[BEGIN Quoted text]

This certainly is not the behavior described by the documentation quoted above. A search of the gcc-bug archives does not find mention of this issue.

Not being able to work from a known state of branch defaults makes it difficult to tune branch predictions.

As will be shown later, compiling with `-fno-guess-branch-probability' yields most of the speed increase possible. The arithmetic code in scm/scl.c is written so that the fixnum-only case is at the end of each function. Thus if branches were always predicted to fail, we would expect fixnum arithmetic speed to be little effected by compiling in bignums and flonums. Always predicting failure would also be the correct action for the ASRTER and ASRTGO macros. It appears to be the case that `gcc -fno-guess-branch-probability' predicts all branches false.

Boxed Numerical Datatypes

With correct branch predictions, compiling in bignum or flonum support should not appreciably slow the fixnum benchmark. For boxed bignums and flonums, the time to retrieve the cache-line containing the data will dominate those operations (in the aggregate).

SCM's bignums and flonums are both boxed types (versus immediate fixnums). The data fetch for a predicted bignum will be from the same address as for a flonum; there should be no penalty choosing to predict a bignum versus a flonum, although it may be difficult to convince the compiler of that.

[END Quoted text]

*Written task*
According to the text on branch prediction in SCM, where does the arithmetic code in scm/scl.c put the fixnum-only case?

[BEGIN Given information]

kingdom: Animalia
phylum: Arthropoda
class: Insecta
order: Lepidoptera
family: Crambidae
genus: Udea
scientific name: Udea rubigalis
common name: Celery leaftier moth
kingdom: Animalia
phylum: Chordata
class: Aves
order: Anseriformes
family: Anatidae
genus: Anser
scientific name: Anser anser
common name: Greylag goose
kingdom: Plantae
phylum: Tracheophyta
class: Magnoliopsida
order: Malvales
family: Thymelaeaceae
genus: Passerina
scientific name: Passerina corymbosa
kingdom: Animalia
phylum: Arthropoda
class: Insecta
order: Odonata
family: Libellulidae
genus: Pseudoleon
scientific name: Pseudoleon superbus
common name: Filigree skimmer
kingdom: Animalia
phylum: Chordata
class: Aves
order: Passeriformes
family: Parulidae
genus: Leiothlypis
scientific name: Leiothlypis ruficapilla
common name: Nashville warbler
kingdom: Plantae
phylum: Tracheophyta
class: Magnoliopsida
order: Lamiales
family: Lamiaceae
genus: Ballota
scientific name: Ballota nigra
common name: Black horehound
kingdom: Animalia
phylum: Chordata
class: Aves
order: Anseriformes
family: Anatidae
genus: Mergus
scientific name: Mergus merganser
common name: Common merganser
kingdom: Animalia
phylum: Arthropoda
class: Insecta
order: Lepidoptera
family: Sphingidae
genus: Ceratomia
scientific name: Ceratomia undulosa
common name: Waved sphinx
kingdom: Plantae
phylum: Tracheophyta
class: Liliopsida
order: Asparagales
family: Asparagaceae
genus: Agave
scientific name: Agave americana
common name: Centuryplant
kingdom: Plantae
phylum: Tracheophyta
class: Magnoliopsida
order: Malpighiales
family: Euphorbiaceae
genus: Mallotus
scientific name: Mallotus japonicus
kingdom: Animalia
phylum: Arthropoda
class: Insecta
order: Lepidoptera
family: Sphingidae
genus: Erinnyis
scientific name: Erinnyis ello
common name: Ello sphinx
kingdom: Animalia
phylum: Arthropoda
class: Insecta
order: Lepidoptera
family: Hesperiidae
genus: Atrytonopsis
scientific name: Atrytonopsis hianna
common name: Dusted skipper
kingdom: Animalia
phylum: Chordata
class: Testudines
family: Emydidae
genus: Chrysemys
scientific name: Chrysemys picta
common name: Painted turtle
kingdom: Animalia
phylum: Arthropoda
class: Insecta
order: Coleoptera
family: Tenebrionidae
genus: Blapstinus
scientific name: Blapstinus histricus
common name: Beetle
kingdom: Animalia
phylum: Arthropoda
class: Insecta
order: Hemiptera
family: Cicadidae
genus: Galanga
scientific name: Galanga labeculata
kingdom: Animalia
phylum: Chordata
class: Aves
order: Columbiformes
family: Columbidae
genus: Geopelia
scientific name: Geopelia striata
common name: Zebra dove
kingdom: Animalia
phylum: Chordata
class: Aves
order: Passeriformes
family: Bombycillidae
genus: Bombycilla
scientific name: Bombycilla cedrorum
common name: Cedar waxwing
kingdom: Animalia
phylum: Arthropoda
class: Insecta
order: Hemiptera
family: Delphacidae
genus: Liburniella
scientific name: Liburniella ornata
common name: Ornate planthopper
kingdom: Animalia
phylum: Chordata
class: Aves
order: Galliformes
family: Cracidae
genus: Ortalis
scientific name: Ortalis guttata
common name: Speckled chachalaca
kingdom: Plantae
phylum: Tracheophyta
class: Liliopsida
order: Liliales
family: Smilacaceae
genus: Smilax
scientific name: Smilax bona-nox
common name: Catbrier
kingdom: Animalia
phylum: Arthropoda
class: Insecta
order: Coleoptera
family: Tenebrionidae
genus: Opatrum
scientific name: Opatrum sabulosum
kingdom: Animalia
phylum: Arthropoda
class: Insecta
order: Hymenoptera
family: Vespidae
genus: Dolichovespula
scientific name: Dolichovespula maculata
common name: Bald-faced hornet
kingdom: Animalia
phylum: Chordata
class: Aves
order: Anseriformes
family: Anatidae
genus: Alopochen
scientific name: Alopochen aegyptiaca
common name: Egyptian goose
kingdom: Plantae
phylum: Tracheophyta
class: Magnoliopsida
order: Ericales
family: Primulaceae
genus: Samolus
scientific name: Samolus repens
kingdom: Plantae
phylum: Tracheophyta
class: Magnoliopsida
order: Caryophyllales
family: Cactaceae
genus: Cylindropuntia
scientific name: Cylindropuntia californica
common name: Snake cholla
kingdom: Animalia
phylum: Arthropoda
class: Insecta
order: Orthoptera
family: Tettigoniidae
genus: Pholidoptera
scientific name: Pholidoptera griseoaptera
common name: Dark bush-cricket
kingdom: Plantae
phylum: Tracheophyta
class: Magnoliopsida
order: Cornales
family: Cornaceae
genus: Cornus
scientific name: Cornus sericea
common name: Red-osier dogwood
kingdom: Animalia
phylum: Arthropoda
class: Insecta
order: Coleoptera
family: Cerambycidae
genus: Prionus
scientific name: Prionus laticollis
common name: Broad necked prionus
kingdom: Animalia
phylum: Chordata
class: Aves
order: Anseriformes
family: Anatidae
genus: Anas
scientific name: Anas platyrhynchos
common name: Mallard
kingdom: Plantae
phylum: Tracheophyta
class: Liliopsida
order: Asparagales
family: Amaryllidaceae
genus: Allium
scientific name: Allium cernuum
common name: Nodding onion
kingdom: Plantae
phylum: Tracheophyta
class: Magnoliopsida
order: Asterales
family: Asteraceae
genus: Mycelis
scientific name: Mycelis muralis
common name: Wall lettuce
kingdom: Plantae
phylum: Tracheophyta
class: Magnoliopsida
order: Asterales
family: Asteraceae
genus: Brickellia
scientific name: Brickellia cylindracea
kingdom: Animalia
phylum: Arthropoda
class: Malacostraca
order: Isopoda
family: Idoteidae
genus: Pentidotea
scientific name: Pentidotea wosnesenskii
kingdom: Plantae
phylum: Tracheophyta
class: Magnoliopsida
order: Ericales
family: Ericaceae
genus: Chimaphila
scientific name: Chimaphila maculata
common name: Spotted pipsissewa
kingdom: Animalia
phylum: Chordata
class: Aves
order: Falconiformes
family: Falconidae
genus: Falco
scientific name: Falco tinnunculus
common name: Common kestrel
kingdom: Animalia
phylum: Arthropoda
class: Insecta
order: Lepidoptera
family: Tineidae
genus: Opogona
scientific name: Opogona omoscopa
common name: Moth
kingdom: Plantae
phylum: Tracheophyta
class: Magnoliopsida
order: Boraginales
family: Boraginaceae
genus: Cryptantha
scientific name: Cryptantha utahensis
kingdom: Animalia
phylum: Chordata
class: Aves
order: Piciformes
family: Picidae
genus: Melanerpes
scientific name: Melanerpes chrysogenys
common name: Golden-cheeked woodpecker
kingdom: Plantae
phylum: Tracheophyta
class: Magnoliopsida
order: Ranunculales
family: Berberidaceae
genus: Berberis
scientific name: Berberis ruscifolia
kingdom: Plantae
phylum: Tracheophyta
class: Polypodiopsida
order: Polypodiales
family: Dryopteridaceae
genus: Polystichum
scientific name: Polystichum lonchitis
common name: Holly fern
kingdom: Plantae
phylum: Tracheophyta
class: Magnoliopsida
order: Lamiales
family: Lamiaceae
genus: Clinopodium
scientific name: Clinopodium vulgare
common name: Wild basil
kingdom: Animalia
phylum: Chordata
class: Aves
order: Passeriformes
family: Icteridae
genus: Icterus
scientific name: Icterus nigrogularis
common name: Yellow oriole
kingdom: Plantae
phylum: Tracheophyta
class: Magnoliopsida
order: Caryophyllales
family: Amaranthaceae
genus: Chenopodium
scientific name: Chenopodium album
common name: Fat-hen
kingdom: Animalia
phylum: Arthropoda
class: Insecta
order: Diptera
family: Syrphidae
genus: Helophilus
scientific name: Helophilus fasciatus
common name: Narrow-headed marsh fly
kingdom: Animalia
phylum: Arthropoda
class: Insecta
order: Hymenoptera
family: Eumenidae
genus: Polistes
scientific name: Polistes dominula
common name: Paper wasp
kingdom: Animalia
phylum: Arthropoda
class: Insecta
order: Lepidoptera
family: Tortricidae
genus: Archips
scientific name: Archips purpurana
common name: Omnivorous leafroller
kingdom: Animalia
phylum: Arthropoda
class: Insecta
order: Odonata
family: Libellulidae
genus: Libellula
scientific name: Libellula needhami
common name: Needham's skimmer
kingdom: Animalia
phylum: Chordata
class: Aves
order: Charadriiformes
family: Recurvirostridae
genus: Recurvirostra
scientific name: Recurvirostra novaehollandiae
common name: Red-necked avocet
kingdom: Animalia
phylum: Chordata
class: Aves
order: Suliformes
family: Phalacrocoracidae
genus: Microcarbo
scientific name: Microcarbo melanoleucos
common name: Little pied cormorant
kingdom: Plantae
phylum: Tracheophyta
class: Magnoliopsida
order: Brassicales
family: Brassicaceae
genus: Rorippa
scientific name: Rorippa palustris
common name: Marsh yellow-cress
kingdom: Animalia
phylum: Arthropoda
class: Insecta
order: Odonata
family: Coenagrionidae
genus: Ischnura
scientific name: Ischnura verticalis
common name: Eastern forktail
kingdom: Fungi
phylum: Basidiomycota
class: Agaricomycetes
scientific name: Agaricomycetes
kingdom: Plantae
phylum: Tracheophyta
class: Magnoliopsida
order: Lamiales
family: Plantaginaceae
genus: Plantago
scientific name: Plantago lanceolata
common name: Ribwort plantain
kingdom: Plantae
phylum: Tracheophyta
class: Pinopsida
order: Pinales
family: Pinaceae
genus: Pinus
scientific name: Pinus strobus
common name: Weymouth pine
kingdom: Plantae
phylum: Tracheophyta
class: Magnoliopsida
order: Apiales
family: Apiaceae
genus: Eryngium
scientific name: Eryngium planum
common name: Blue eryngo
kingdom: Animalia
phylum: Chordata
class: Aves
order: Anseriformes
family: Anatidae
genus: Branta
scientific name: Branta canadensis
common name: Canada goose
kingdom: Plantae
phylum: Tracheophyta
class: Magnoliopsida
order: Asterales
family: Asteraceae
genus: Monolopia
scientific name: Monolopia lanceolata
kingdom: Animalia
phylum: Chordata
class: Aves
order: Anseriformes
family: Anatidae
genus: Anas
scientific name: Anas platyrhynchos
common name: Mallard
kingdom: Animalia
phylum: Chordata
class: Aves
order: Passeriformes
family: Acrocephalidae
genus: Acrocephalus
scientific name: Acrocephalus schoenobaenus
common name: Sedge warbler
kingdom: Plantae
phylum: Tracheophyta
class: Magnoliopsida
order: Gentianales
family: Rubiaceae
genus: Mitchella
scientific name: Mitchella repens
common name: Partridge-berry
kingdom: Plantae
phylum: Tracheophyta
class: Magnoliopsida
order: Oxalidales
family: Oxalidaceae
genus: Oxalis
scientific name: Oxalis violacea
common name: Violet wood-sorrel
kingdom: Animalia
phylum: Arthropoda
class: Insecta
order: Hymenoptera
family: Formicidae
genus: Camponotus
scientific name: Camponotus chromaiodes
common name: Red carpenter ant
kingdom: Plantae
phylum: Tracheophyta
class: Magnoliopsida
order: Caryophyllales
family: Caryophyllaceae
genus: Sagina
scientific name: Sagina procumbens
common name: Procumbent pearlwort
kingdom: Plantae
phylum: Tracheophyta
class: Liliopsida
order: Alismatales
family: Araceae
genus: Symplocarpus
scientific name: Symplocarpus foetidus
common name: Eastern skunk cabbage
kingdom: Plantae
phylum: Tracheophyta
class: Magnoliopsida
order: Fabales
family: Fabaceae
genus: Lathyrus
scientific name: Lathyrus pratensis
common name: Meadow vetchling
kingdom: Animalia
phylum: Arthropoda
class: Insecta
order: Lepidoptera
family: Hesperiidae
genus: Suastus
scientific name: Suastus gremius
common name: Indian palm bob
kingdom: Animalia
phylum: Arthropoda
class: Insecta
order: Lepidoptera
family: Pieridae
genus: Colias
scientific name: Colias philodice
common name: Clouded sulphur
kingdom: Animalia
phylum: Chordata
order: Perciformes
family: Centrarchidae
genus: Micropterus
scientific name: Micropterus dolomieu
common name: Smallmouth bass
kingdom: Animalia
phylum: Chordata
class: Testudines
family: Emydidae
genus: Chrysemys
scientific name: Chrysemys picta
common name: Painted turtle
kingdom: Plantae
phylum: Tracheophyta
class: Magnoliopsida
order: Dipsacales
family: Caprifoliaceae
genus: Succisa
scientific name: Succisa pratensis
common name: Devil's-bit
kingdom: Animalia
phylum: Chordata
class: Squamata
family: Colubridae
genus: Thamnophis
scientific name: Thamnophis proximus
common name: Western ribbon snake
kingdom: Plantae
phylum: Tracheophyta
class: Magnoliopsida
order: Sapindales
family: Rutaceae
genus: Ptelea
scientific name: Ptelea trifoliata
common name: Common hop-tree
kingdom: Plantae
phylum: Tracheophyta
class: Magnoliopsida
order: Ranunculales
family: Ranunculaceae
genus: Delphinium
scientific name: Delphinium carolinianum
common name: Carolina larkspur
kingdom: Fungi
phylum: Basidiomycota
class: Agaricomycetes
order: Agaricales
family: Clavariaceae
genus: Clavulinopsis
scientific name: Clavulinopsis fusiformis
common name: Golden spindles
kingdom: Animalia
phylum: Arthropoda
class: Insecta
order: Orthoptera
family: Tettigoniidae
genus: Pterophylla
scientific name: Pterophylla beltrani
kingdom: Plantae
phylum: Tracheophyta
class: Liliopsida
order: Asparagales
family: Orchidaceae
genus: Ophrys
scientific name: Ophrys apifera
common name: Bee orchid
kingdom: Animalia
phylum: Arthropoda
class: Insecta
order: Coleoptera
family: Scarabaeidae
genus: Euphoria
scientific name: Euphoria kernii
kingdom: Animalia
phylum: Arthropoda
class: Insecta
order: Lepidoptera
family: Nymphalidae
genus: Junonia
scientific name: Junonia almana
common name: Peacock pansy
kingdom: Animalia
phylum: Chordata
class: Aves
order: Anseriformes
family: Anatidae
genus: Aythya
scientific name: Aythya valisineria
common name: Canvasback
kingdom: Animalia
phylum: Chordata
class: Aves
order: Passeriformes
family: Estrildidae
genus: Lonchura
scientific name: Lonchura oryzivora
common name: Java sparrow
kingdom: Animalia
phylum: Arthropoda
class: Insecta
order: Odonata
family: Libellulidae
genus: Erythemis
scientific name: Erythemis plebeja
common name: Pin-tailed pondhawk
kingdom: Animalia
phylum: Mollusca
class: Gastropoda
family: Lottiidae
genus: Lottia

[END Given information]

*Task output*
At the end of each function.